From the data below, repeat exactly the lines from the line with "If you remember" to the line with "divested from the", both included.

•••

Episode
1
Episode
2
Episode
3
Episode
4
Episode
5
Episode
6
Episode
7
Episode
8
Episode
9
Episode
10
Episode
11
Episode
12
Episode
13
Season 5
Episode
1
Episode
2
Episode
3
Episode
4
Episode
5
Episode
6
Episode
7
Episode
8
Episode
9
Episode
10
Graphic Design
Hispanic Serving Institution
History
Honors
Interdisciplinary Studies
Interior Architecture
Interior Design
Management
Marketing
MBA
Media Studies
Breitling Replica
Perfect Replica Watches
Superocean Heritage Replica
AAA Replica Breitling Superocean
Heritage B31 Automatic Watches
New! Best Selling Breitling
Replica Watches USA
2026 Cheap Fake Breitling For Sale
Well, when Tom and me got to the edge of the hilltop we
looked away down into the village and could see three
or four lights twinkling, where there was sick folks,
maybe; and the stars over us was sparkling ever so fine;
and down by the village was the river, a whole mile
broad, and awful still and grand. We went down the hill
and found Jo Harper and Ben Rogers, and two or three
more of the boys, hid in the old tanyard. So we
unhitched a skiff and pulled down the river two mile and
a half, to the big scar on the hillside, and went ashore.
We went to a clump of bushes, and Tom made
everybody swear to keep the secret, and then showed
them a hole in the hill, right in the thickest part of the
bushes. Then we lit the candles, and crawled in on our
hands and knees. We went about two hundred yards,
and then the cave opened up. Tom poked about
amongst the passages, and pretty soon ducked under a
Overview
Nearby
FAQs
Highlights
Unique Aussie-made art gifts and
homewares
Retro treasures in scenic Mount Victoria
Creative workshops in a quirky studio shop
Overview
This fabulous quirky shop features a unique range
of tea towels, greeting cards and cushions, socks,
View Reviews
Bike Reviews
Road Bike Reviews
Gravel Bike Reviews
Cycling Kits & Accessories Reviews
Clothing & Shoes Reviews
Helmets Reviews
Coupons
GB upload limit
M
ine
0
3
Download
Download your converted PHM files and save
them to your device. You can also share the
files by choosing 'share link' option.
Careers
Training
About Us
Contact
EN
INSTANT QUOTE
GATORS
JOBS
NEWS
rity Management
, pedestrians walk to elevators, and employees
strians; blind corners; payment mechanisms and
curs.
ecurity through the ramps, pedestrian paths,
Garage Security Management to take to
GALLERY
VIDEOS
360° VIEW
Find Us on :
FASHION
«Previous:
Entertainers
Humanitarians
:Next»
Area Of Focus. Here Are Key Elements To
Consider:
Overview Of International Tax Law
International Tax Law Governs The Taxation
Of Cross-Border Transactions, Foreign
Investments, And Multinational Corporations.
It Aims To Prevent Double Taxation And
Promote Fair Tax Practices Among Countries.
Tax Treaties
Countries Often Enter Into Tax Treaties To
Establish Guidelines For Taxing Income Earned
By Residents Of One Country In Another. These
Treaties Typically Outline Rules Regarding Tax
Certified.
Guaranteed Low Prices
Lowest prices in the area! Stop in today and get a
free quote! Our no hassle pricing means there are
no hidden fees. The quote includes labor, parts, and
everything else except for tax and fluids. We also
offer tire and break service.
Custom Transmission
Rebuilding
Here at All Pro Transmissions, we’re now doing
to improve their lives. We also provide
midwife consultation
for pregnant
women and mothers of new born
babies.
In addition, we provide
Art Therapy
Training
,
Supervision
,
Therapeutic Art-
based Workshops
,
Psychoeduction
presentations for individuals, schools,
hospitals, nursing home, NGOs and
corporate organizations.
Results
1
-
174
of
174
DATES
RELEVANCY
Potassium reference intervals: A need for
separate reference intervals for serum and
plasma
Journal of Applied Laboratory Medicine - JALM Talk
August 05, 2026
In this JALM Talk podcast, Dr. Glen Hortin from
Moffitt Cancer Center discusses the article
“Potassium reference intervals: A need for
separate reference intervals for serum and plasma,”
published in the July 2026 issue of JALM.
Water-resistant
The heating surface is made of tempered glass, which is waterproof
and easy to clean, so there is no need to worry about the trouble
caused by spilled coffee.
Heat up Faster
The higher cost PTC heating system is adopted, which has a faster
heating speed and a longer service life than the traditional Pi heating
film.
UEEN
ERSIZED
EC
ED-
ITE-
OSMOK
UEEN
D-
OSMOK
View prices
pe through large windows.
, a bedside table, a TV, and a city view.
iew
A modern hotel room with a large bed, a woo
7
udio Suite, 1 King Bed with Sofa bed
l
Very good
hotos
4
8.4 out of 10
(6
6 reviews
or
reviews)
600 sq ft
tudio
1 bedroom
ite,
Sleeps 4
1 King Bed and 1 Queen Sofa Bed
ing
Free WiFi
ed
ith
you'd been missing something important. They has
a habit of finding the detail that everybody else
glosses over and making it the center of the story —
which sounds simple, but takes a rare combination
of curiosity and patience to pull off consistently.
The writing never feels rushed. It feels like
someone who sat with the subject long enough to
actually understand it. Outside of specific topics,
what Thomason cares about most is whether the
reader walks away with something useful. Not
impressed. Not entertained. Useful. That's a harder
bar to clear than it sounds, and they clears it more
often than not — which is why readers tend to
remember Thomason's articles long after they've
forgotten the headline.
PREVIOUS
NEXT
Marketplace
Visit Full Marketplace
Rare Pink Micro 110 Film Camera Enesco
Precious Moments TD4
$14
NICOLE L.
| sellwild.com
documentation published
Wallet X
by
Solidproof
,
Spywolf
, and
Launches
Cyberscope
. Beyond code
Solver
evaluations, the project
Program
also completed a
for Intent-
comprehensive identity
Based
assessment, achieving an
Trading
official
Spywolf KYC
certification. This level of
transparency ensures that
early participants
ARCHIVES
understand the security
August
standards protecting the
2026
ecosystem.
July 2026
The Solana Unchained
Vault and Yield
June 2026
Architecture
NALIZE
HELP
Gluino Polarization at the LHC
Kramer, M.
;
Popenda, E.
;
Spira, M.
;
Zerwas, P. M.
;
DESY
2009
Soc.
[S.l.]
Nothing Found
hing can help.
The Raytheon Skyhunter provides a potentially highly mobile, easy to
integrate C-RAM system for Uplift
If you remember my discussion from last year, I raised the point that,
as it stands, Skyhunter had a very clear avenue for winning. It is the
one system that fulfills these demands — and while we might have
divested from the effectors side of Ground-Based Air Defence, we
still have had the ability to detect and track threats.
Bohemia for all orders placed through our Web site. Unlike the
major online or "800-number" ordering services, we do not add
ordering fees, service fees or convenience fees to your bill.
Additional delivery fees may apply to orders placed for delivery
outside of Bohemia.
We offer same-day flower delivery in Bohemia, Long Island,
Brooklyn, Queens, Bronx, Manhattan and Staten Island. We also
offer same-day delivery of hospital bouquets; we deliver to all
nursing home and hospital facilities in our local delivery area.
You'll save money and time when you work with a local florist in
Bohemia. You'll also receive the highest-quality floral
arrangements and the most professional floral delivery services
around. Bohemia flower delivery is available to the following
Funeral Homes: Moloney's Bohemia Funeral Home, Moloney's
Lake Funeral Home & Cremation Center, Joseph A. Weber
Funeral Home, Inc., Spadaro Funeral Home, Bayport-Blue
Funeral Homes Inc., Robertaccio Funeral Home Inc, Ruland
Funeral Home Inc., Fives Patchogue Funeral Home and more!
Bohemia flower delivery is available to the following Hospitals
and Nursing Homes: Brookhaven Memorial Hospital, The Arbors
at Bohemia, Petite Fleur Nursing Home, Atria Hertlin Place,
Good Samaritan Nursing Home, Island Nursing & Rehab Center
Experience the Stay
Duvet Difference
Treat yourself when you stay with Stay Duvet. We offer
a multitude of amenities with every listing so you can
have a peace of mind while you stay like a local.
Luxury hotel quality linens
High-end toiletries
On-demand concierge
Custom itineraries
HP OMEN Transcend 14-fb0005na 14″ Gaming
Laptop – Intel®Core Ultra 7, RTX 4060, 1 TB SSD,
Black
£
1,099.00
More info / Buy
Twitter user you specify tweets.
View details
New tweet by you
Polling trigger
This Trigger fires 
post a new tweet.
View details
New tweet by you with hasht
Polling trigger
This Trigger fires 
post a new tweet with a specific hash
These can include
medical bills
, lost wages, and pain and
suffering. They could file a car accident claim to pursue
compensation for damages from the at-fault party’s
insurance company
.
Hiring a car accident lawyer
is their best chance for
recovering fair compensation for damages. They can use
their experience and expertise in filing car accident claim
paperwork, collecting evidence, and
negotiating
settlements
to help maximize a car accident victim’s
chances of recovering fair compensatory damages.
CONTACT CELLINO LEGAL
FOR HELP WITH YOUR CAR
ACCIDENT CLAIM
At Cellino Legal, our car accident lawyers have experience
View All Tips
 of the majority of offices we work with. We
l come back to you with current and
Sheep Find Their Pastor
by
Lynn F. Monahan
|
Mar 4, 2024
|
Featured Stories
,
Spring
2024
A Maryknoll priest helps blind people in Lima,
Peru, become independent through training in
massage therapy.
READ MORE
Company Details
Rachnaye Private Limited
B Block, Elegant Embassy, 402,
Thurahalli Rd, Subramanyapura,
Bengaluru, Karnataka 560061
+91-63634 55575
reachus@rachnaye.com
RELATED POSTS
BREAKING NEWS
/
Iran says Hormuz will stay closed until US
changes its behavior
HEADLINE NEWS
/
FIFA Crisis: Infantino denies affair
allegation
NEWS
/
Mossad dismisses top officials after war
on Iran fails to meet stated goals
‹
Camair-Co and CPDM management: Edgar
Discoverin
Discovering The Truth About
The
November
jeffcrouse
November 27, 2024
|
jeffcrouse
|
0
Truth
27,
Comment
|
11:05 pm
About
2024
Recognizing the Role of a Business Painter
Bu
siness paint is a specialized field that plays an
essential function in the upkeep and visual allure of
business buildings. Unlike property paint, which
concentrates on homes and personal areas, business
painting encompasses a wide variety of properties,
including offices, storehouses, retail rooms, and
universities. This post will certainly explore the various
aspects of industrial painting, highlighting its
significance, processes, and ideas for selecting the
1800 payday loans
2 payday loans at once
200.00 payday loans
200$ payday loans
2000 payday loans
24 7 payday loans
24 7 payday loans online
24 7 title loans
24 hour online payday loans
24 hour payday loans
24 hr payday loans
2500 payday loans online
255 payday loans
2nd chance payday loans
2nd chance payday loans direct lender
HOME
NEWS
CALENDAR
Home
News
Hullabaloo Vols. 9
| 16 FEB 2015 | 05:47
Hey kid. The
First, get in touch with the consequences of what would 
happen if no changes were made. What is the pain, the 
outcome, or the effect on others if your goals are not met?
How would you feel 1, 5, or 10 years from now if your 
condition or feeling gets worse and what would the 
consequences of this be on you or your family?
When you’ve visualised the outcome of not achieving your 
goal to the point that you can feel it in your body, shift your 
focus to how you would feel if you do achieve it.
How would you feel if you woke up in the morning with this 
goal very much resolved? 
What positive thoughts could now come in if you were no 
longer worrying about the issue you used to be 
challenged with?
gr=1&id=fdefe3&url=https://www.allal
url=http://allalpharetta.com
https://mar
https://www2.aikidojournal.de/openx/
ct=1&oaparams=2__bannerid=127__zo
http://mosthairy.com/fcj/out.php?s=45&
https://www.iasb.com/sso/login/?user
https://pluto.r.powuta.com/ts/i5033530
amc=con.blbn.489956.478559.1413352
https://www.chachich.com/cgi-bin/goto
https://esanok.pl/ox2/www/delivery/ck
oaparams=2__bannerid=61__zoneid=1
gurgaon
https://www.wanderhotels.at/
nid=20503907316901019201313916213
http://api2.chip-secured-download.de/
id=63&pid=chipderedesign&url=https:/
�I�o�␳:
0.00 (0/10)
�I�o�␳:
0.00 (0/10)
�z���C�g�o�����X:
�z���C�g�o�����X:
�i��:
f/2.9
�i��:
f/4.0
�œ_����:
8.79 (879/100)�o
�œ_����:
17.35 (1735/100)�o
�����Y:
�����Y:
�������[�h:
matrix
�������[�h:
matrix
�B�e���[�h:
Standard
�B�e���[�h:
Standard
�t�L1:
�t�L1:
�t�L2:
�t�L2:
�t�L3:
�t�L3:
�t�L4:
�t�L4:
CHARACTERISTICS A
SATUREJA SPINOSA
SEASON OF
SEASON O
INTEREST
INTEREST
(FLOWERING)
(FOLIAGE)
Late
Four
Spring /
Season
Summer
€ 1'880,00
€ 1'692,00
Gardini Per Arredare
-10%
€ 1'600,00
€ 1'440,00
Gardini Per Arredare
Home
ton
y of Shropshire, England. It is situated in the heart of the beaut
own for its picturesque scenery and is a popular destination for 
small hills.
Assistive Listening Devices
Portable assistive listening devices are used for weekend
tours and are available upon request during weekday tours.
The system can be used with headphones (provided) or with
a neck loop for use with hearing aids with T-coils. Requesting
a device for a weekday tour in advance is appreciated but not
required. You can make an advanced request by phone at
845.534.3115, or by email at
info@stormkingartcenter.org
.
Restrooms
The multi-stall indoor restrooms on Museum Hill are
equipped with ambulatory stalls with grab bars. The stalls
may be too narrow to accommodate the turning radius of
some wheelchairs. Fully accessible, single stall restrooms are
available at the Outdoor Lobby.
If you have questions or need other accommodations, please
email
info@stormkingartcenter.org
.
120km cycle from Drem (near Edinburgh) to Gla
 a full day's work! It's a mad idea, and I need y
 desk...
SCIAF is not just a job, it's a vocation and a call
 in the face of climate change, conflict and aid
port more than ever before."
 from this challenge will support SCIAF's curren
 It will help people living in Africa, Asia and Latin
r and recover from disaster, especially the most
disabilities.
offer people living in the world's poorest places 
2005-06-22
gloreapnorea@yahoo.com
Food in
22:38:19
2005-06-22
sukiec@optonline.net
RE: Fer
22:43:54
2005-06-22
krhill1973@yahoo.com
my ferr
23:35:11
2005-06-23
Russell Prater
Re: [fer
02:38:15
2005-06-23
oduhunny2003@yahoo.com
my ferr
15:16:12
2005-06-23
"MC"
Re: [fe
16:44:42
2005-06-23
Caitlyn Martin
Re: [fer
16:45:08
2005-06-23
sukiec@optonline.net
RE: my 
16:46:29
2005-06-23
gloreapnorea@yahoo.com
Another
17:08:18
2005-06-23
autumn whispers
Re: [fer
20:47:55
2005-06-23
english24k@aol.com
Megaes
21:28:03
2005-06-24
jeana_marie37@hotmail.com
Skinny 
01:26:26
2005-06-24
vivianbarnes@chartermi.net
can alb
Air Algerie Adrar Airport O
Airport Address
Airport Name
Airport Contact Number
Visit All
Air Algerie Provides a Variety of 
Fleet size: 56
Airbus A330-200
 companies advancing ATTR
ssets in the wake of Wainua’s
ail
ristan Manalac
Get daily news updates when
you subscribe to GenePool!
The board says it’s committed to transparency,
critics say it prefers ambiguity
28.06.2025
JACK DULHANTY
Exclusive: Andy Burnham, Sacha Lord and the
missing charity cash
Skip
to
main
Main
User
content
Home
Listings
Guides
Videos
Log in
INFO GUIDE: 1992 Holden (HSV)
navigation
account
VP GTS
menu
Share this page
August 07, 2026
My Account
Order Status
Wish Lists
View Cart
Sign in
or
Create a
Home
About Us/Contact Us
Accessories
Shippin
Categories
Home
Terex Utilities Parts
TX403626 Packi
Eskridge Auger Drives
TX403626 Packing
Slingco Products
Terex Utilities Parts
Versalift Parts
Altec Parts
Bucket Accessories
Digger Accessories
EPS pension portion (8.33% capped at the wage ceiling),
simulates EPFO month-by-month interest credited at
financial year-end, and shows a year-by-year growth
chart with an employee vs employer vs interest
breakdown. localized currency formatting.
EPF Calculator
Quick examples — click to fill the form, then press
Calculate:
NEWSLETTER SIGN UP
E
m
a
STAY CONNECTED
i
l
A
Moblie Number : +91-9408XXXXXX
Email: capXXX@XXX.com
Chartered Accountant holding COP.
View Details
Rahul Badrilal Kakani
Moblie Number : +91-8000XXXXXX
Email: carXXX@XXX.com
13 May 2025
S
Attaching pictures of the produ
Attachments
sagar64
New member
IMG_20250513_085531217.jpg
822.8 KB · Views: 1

•••

### [Answer space]
If you remember my discussion from last year, I raised the point that,
as it stands, Skyhunter had a very clear avenue for winning. It is the
one system that fulfills these demands — and while we might have
divested from the effectors side of Ground-Based Air Defence, we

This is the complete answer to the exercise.